Additionally, Fagnani credits her UAA degree — which included an emphasis in advertising and a minor in business marketing — for helping her take MSI to the next level.
“My dual degree really set me up for success. I cannot tell you how much I rely on those disciplines,” said Fagnani. “Just because a person is good at advertising doesn’t mean they are really great at running a business. Running a business is a much different set of skills than making great ads. The dual degree allows me to have at least academic training in both areas.”
In the years since Fagnani decided to make that leap, MSI has successfully positioned itself as the go-to agency for Alaska’s resource industry. In order to best serve their clients, she stresses the need to bring in people who have an intuitive understanding of those industries.
“Some of the key drivers of our economy — oil and gas, tourism, transportation, mining, Native corporations — that’s our niche,” said Fagnani. “What we have found is when somebody grows up in Alaska and attends the university, they have a much keener sense of those industries and markets. It’s why their resumes get put to the top of the stack. They have a leg up from other applicants because they understand the cultural differences and economic drivers. For example, we don’t have to teach them how to say Utqiagvik.”
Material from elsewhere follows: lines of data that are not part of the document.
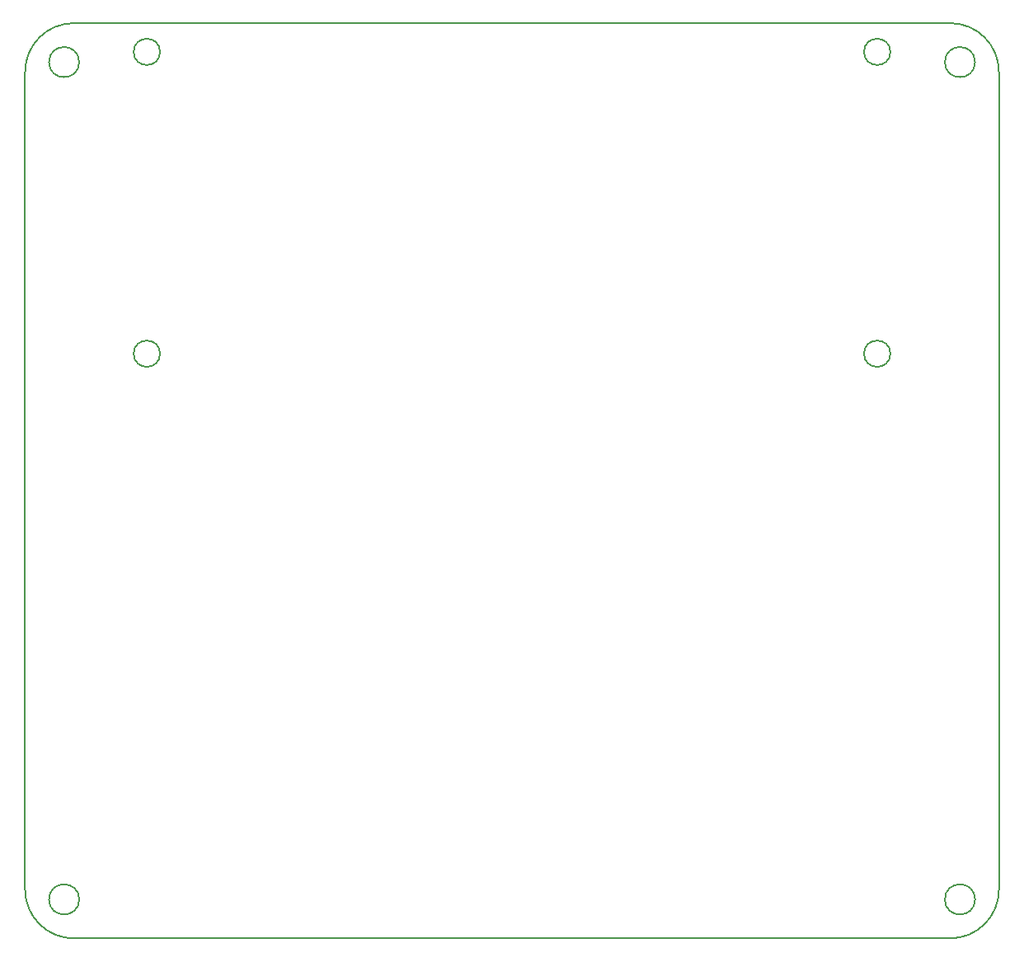
<source format=gm1>
G04 #@! TF.GenerationSoftware,KiCad,Pcbnew,(5.1.6)-1*
G04 #@! TF.CreationDate,2020-07-08T23:31:11-03:00*
G04 #@! TF.ProjectId,Projeto GTA,50726f6a-6574-46f2-9047-54412e6b6963,1.0*
G04 #@! TF.SameCoordinates,Original*
G04 #@! TF.FileFunction,Profile,NP*
%FSLAX46Y46*%
G04 Gerber Fmt 4.6, Leading zero omitted, Abs format (unit mm)*
G04 Created by KiCad (PCBNEW (5.1.6)-1) date 2020-07-08 23:31:11*
%MOMM*%
%LPD*%
G01*
G04 APERTURE LIST*
G04 #@! TA.AperFunction,Profile*
%ADD10C,0.150000*%
G04 #@! TD*
G04 APERTURE END LIST*
D10*
X195000000Y-129000000D02*
G75*
G02*
X190000000Y-134000000I-5000000J0D01*
G01*
X100000000Y-134000000D02*
G75*
G02*
X95000000Y-129000000I0J5000000D01*
G01*
X192550000Y-44000000D02*
G75*
G03*
X192550000Y-44000000I-1550000J0D01*
G01*
X190000000Y-40000000D02*
G75*
G02*
X195000000Y-45000000I0J-5000000D01*
G01*
X95000000Y-45000000D02*
G75*
G02*
X100000000Y-40000000I5000000J0D01*
G01*
X183850000Y-73950000D02*
G75*
G03*
X183850000Y-73950000I-1350000J0D01*
G01*
X108850000Y-73950000D02*
G75*
G03*
X108850000Y-73950000I-1350000J0D01*
G01*
X108850000Y-42950000D02*
G75*
G03*
X108850000Y-42950000I-1350000J0D01*
G01*
X183850000Y-42950000D02*
G75*
G03*
X183850000Y-42950000I-1350000J0D01*
G01*
X95000000Y-45000000D02*
X95000000Y-129000000D01*
X100000000Y-134000000D02*
X190000000Y-134000000D01*
X100000000Y-40000000D02*
X190000000Y-40000000D01*
X195000000Y-45000000D02*
X195000000Y-129000000D01*
X100550000Y-130000000D02*
G75*
G03*
X100550000Y-130000000I-1550000J0D01*
G01*
X192550000Y-130000000D02*
G75*
G03*
X192550000Y-130000000I-1550000J0D01*
G01*
X100550000Y-44000000D02*
G75*
G03*
X100550000Y-44000000I-1550000J0D01*
G01*
M02*

</source>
Of the 18 people who work at MSI, one-fourth of them have a UAA connection — four alums and one adjunct professor — a point that Fagnani takes great pride in.
“I am such a poster child for the university system,” she said. “The fact that I represent the Seawolf Nation and I look actively and seek out other Seawolves to join our firm, that’s a blessing and that’s how it’s supposed to be. It’s a full circle of our business being a part of the community.”
In addition to hiring from UAA, Fagnani credits the implementation of a senior management team with specialties that complement her own as integral to MSI’s growth in recent years. Having that senior team also allows her to focus on the aspects she loves most about running her business.
“At some point, a sole owner learns they can’t do it all,” said Fagnani. “So you have to surround yourself with good people that are smarter than you and doing things you don’t do. It takes a while to build that team, and in my 25 years of business, this team is better than it’s ever been. It feels good and I’m energized to come back and continue working. It is a gift when you get to do what you trained for academically.”